We're thrilled to be announcing the arrival of TIME macro and micro on SINE today. ⏲️

You can see the OP for all the details - but we wanted to share this amazing use-case by Alex Lamy with you all! 



Best,
OT


----------



## OrchestralTools (May 10, 2022)

davidson said:


> So do owners of the kontakt versions have to buy again or are the titles added to our libraries automatically?


Hello - a newsletter will be sent out to all Kontakt owners in the next hours which will explain how the crossgrade will work 🙂


----------



## muddyblue (May 10, 2022)

holywilly said:


> When are we able to import Time series to SINE from Kontakt?


It works already, just use your serial number from your N.I Access


----------



## lucky909091 (May 10, 2022)

Yes! Great offer for Kontakt users! Thanks!


----------



## Sunny Schramm (May 10, 2022)

The free crossgrade works fine. Nice to have both options ❤️


----------



## mostexcellent (May 10, 2022)

Are there any Sine features worth switching over from Kontakt? I did the crossgrade, but other than Time Micro taking a little less space I'm not sure if it's worth reinstalling.


----------



## ism (May 10, 2022)

These are both wonderful libraries.

And let me suggest something as entirely a killer app for the Sine player:

For anyone who has Time Micro/Macro on sine, as well as the Special Bows/First Chairs/Berlin Strings/etc also on Sine, if you could use the legatos from these libraries on the Time patches, in exactly the same way you can on non-legato patches within the libraries via the capsulate technology (in Sine) ... this would really expand the expressive space of the Times.

This sharing of legato sample on no-legato articulations isn't always perfect ... but it's very often remarkably good. For instance, adding legato to the portato in Berlin Strings or the Special Bows works really well. Or adding legatos to the tremolo in Ark2 is also a very nice thing to have ... and so forth.


(And, presumably, it would be just one more reason to buy all of OT's libraries on Sine, no? So win-win, you would think.)


----------



## Casiquire (May 10, 2022)

ism said:


> These are both wonderful libraries.
> 
> And let me suggest something as entirely a killer app for the Sine player:
> 
> ...


I love the idea, i only wonder how it would work from a totally different recording. But if it worked, what a good way to stretch the library's abilities


----------



## Wunderhorn (May 10, 2022)

Some of my favorite libraries... *So glad* I still have the Kontakt versions!


----------



## Kevperry777 (May 10, 2022)

ism said:


> These are both wonderful libraries.
> 
> And let me suggest something as entirely a killer app for the Sine player:
> 
> ...


Agreed. I guess I misunderstood….but one time I thought that’s what the legato button was for in Sine- to force a scripted legato onto sustain samples. But it doesn’t work for much that I’m aware of.

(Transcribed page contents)
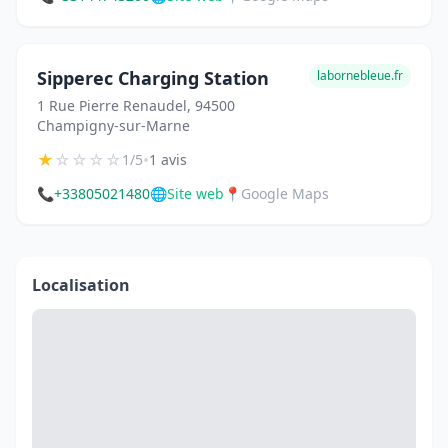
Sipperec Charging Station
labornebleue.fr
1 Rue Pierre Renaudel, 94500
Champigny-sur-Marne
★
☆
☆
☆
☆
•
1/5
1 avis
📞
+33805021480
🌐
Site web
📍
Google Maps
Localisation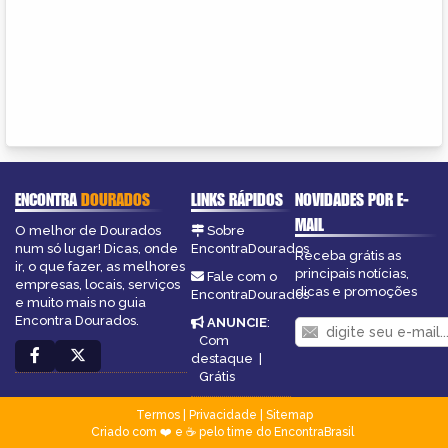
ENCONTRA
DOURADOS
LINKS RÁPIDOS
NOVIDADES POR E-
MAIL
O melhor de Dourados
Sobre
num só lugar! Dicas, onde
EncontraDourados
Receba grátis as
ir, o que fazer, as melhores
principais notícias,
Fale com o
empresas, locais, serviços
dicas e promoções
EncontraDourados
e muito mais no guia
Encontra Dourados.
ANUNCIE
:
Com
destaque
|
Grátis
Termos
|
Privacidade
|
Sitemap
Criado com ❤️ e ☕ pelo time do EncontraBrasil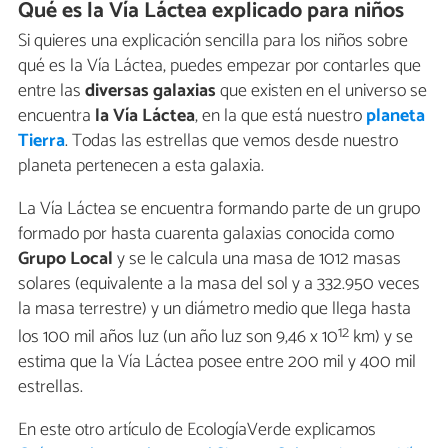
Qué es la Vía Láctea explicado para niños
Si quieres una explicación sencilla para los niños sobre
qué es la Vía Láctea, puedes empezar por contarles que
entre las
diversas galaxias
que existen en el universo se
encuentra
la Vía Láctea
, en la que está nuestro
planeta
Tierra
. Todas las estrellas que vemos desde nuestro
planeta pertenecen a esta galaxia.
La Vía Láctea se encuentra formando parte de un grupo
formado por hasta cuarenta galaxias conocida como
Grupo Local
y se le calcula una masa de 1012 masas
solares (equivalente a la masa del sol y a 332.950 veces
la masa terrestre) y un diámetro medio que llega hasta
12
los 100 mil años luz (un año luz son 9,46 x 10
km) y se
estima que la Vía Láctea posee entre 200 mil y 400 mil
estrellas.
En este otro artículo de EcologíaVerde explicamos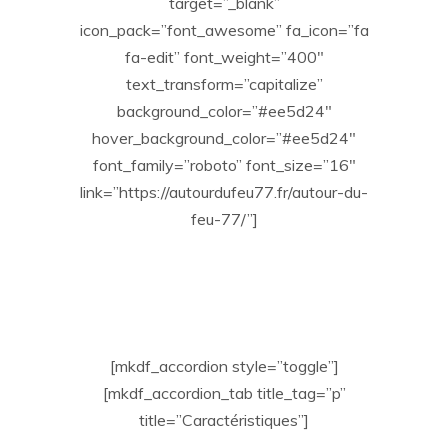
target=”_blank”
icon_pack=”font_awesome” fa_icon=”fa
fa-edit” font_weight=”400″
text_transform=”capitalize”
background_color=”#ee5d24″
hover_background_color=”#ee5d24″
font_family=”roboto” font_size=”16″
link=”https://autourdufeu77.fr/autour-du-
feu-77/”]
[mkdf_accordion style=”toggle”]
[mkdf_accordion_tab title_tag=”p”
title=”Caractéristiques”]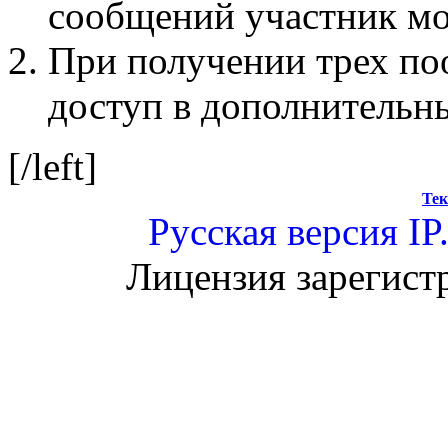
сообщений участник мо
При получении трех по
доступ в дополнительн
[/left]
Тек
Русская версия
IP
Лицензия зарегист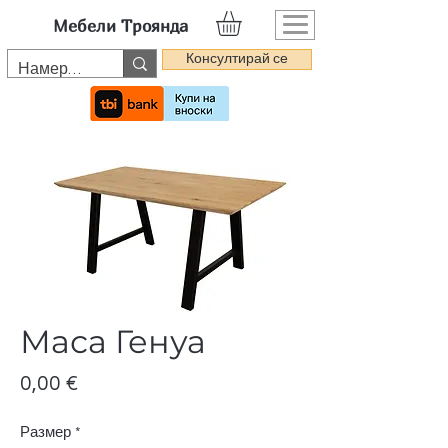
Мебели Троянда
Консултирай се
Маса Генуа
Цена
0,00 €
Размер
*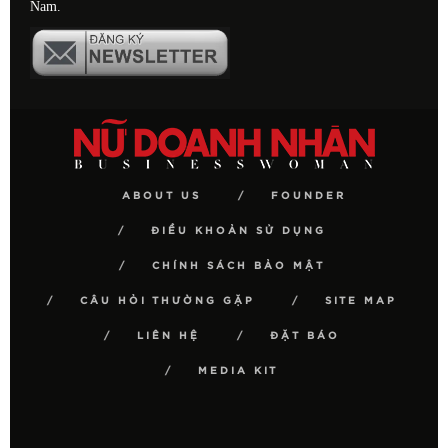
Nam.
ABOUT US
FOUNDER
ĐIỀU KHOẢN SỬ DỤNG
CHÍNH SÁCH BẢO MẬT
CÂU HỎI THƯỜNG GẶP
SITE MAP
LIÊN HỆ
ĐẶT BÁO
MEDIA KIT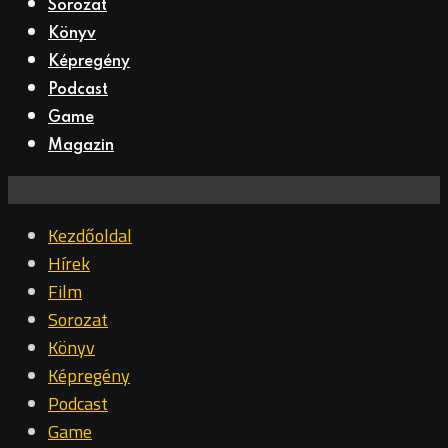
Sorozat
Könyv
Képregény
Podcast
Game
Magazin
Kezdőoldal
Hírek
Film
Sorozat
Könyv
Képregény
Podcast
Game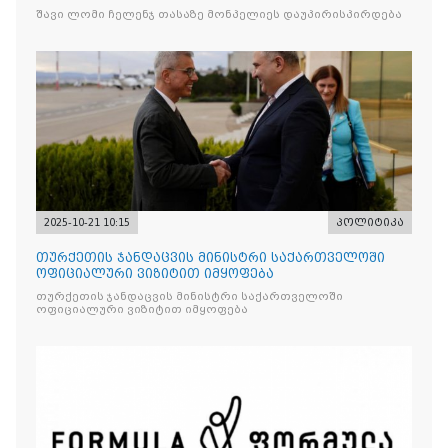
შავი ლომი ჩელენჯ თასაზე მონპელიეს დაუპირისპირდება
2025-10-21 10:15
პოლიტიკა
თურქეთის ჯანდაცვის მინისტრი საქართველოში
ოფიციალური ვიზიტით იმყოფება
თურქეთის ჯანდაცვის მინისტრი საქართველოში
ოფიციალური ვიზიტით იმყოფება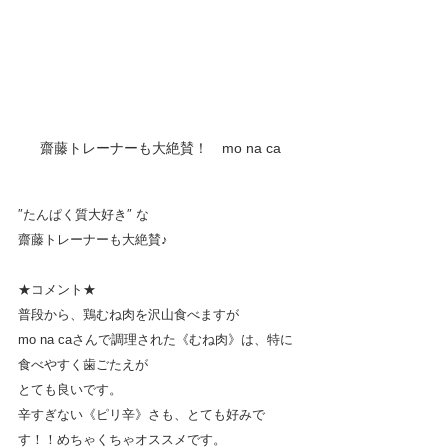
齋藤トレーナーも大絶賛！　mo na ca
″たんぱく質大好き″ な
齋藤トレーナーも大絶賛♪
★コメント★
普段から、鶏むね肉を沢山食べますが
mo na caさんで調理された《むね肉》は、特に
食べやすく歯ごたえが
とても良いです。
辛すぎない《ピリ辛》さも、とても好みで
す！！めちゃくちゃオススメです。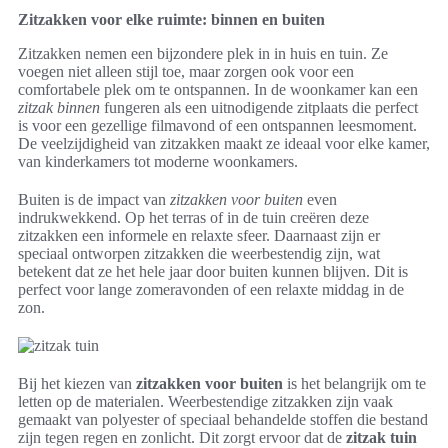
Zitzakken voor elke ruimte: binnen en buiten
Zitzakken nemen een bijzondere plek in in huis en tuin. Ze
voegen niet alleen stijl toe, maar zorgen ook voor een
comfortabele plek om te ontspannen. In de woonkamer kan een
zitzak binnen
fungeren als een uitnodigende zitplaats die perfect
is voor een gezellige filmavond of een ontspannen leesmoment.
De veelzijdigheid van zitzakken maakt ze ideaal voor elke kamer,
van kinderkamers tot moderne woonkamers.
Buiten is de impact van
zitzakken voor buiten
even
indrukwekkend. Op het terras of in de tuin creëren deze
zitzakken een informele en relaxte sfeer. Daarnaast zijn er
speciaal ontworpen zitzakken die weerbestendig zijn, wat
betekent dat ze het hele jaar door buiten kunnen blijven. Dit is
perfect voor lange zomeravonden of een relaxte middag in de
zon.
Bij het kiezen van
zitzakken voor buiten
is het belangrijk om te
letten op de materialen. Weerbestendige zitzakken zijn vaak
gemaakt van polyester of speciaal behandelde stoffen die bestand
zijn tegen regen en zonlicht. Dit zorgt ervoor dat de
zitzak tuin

= EXERCISE =
Summarize the forum thread above in three sentences.

= SOLUTION FOR THIS TASK =
OrchestralTools announced that TIME Macro and Micro are now available on SINE and said a newsletter would explain to Kontakt owners how the crossgrade works. Users reported that importing already works with a serial number from N.I Access and that the free crossgrade works fine, though one asked whether SINE has features worth switching over for. Another user proposed letting SINE apply legatos from other Orchestral Tools libraries to the Time patches, and others welcomed the idea while one wondered how it would work from a totally different recording.